Exercise aim> Please reproduce the text in the data below line for line, leaving out the pictures.

|---|

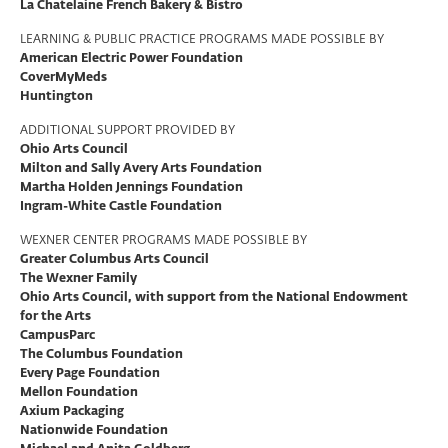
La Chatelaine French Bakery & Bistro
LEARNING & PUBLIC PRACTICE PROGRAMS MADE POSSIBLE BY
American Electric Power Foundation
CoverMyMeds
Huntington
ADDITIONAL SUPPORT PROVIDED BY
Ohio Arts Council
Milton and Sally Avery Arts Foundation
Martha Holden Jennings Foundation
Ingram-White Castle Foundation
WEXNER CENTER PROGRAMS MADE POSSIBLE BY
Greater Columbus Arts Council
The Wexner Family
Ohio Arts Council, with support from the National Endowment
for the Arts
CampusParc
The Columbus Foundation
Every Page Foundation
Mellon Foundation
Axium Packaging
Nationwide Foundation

|---|

Solution to this problem>
La Chatelaine French Bakery & Bistro
LEARNING & PUBLIC PRACTICE PROGRAMS MADE POSSIBLE BY
American Electric Power Foundation
CoverMyMeds
Huntington
ADDITIONAL SUPPORT PROVIDED BY
Ohio Arts Council
Milton and Sally Avery Arts Foundation
Martha Holden Jennings Foundation
Ingram-White Castle Foundation
WEXNER CENTER PROGRAMS MADE POSSIBLE BY
Greater Columbus Arts Council
The Wexner Family
Ohio Arts Council, with support from the National Endowment
for the Arts
CampusParc
The Columbus Foundation
Every Page Foundation
Mellon Foundation
Axium Packaging
Nationwide Foundation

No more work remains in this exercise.